On sent Huda fort en colère. Mais c’est un moment dramatique quand elle nous amène le long de la Barrière, à l’endroit où elle voit, derrière la porte bardée de barbelés, la terre qui appartenait à son père, et que maintenant elle ne peut même seulement approcher, parce que les soldats refusent de lui ouvrir la barrière à chacune de ses tentatives.
Dans la région, 70 % de la population vit maintenant sous le seuil de 2 $ par jour, pour trois raisons :
– les fermiers sont coupés de leurs champs,
– il n’est plus possible d’aller travailler en Israël, où il y a une zone industrielle importante,
– Qalqiliya était un centre d’approvisionnement important pour toute la région, et les Israéliens n’y viennent plus faire leurs achats.

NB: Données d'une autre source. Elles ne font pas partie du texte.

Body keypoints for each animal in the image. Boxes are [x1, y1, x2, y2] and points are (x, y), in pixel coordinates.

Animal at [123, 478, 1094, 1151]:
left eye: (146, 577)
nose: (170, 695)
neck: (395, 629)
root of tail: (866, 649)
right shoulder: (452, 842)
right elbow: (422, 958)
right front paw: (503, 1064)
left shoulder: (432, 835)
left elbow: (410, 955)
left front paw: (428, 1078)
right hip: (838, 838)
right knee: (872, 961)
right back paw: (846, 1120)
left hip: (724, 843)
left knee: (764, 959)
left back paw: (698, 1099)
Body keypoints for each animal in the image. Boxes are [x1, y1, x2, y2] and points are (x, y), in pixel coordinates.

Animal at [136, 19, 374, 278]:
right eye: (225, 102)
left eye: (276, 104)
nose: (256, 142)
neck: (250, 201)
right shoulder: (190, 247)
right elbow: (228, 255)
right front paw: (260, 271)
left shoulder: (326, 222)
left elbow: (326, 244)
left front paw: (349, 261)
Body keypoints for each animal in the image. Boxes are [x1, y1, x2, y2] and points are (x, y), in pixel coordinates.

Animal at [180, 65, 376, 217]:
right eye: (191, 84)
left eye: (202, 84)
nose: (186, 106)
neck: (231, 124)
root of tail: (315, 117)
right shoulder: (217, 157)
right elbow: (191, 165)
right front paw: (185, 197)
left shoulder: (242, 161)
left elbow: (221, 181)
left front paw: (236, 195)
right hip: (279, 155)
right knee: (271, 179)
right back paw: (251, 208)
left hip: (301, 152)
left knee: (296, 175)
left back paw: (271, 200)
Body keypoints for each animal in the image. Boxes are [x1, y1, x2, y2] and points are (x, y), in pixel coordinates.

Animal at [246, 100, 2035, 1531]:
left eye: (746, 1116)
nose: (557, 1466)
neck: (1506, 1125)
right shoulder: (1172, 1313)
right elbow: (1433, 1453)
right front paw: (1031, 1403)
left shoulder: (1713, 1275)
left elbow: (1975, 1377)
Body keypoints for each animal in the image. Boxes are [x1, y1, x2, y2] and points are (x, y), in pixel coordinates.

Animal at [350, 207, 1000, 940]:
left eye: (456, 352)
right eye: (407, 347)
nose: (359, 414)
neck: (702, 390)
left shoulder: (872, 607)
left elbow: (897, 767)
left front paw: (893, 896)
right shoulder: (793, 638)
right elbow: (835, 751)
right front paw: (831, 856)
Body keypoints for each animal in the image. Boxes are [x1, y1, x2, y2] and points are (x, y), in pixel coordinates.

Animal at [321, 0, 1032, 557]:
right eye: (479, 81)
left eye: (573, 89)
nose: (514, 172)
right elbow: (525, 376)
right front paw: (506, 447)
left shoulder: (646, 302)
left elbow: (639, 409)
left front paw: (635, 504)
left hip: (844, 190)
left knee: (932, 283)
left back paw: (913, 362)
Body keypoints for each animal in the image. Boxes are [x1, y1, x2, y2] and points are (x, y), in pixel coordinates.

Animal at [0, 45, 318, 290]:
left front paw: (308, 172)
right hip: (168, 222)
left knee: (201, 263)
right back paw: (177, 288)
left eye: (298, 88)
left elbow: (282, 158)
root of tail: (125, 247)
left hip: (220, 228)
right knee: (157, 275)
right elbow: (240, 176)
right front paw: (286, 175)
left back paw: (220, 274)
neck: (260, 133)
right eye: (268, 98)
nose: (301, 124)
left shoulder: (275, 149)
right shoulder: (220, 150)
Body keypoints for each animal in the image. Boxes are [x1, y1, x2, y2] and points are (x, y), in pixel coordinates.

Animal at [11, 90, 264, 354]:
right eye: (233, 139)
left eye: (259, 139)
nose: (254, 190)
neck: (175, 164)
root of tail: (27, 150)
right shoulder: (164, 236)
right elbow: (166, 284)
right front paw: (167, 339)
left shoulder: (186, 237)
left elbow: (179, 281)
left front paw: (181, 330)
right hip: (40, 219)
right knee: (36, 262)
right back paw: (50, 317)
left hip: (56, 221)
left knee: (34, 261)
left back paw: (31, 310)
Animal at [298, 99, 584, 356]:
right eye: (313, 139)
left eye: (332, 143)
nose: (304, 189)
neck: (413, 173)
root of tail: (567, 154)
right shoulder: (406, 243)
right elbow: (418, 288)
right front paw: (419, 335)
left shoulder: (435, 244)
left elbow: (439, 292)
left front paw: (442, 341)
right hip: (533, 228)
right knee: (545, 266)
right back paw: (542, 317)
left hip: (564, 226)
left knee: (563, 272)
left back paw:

On apprend au passage que les premières colonies datent de 1970, du temps où les Travaillistes étaient seuls au pouvoir. Le plan Sharon a été mis sur pied par Alon, un ministre Travailliste !
Un étudiant israélien
à Bi’Lin
Rencontré lors de la manifestation de Bi’Lin, il vient de Tel Aviv, parle le français, car il étudie à Paris. Il est à Bi’Lin, comme nous, pour manifester pacifiquement contre le Mur, comme le font chaque vendredi à 13 heures après la prière, des Palestiniens, de jeunes Israéliens et des "internationaux", venus d’un peu partout par solidarité avec cette action qui est emblématique : protestation pacifique, face à face entre manifestants et soldats, sous l’oeil des caméras, et les interviews des journalistes. Les plus virulents, qui arrachent les barbelés sont des Pacifistes Israéliens de différentes organisations. Nous avons été bien préparé à la manifestation, qui n’était pas sans danger, par une jeune anarchiste Israélienne.
Pendant qu’une partie des manifestants longe la barrière en essayant de s’infiltrer, nous sommes en retrait sous les oliviers, l’étudiant israélien et quelques autres, et nous parlons. Le Mur est une aberration, une folie, me dit-il. Il a habité pendant un an dans une colonie. Qu’il a quitté dès que possible, car c’est une vie infernale : "on y vit comme si, de l’autre côté de la clôture, c’était la fin du monde." Personne n’y va, une terra incognita, qui n’existe pas. Un jour, en se promenant en voiture, il propose à son père de passer de l’autre côté. Refus du paternel : "bien trop dangereux !" Finalement, comme il ne s’est rien passé de spécial, son père a admis qu’il était victime de la propagande qui fait croire que de côté palestinien, il n’y a que des terroristes prêts à vous tuer dès que vous passez le bout du nez. Aussi, me dit-il, l’enfermement est des deux côtés.
Je pose aussi des questions sur le mouvement "peace now" qui a rassemblé jusqu’à 400.000 personnes dans les rues d’Israël il y quelques années et qui a quasi disparu maintenant. Qu’il ait disparu est une excellente chose me dit-il, car c’était un mouvement sécuritaire uniquement centré sur la sécurité intérieure en Israël, sans aucun soucis des Palestiniens. Les pacifistes israéliens qui les ont remplacé, c’est un éventail de mouvements de toute tendances, assez dispersés. Lui-même fait partie d’un mouvement où israéliens et palestiniens agissent ensemble et où tout se discute de façon paritaire. Il me montre un prospectus, ou le nom du mouvement est d’ailleurs écrit en arabe et en hébreu : "d’abord en arabe", me fait-il remarquer. "Il faut détruire ce mur, il faut un pays où tout le monde puisse circuler librement, aller où il veut, qu’il soit Palestinien ou Israélien.
[2]
Étonnant : le matin, nous avons entendu le même discours, la même utopie, de la part de Ziad, dans le camps de Deheishe.